For the word "Feudi", state the number of lines in the data that contain it, and nothing else.

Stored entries
====

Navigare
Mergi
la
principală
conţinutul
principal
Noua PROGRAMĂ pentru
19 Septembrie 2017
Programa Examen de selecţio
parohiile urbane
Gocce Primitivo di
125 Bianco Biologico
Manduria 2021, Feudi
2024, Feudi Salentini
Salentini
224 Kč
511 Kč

====

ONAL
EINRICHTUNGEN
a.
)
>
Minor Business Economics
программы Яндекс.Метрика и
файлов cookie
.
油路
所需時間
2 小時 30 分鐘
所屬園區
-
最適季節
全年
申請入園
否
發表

====

• Exercise solution: 2